Search the entries for the string "Antonio" and give the number of lines that hold it, nothing more.

_ _ _ _

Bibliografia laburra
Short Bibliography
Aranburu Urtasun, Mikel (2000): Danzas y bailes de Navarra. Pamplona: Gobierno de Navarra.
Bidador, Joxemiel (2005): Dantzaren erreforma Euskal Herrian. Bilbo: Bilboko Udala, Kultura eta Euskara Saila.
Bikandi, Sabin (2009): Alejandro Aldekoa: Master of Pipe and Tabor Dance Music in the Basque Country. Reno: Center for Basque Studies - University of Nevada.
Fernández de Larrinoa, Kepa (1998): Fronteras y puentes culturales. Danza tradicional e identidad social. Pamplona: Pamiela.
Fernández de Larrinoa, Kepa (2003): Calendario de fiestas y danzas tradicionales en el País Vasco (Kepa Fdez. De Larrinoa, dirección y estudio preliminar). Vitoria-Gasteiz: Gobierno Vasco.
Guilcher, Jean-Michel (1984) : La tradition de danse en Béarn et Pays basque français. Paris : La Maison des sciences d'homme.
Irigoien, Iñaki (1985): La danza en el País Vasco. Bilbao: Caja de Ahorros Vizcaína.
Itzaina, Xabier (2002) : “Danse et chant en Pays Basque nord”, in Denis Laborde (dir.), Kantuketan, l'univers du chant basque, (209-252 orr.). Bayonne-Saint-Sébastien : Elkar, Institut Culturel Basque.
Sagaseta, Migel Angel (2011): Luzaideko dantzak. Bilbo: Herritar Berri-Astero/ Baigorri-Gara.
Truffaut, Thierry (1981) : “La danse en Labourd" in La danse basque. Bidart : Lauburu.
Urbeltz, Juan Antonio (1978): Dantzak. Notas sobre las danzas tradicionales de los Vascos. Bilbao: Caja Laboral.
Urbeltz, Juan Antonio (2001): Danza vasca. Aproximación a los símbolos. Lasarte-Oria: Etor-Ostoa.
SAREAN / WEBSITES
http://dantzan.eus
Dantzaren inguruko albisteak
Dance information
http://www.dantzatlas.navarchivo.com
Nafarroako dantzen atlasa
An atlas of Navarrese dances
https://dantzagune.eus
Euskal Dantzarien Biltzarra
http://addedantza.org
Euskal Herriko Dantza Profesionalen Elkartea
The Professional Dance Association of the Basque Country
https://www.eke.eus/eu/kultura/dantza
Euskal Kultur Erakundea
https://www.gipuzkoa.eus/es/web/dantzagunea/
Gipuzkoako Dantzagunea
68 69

_ _ _ _

| ANSWER TO THIS TASK |
2